[Opening Excerpted text section]
How to investigate a delay of Copy statement.

Kaito · November 2018

After some environments changed,existing Copy statements become slower. If you have any knowledge and tips to find the bottleneck, could you give me your advice?

RaghavA · November 2018

Hi Kaito,

To investigate such issues, we follow below procedure to find any bottlenecks in the COPY command performance.

Step 1: Calculate the delay from load_streams to see how much is the delay in current system behavior:

select 
  table_name, 
  transaction_id, 
  statement_id, 
  (sysdate - load_start::timestamp) as "DELAY",
  round(load_duration_ms/60000,2.0) "load_duration_mins",
  round(input_file_size_bytes/1024^3,2.0) as "INPUT_GB", 
  round(read_bytes/1024^3,2.0) as "READ_GB", 
  parse_complete_percent,
  sort_complete_percent 
from load_streams order by table_name;

Steps 2: Extact the details from dc_execution_engine_profiles, dc_sips_statistics, resource_acquisitions to see the bottleneck:

Just save the below lines into SQL file, replace the trxid & stmtid from above SQL and run this script.
[Closing Excerpted text section]
[Opening Material provided section]
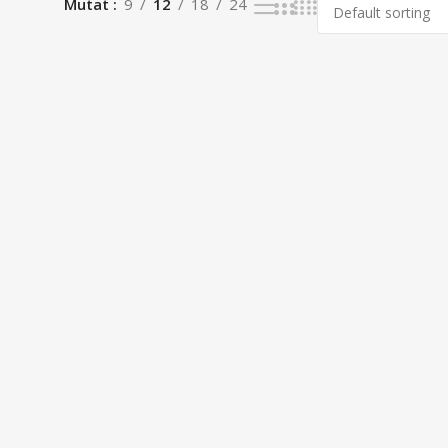
Mutat
9
12
18
24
[Closing Material provided section]
* [Work order] In the forum thread about slow Copy statements, name every table that Step 2 says to pull details from.

* [Reply to the exercise]
- dc_execution_engine_profiles
- dc_sips_statistics
- resource_acquisitions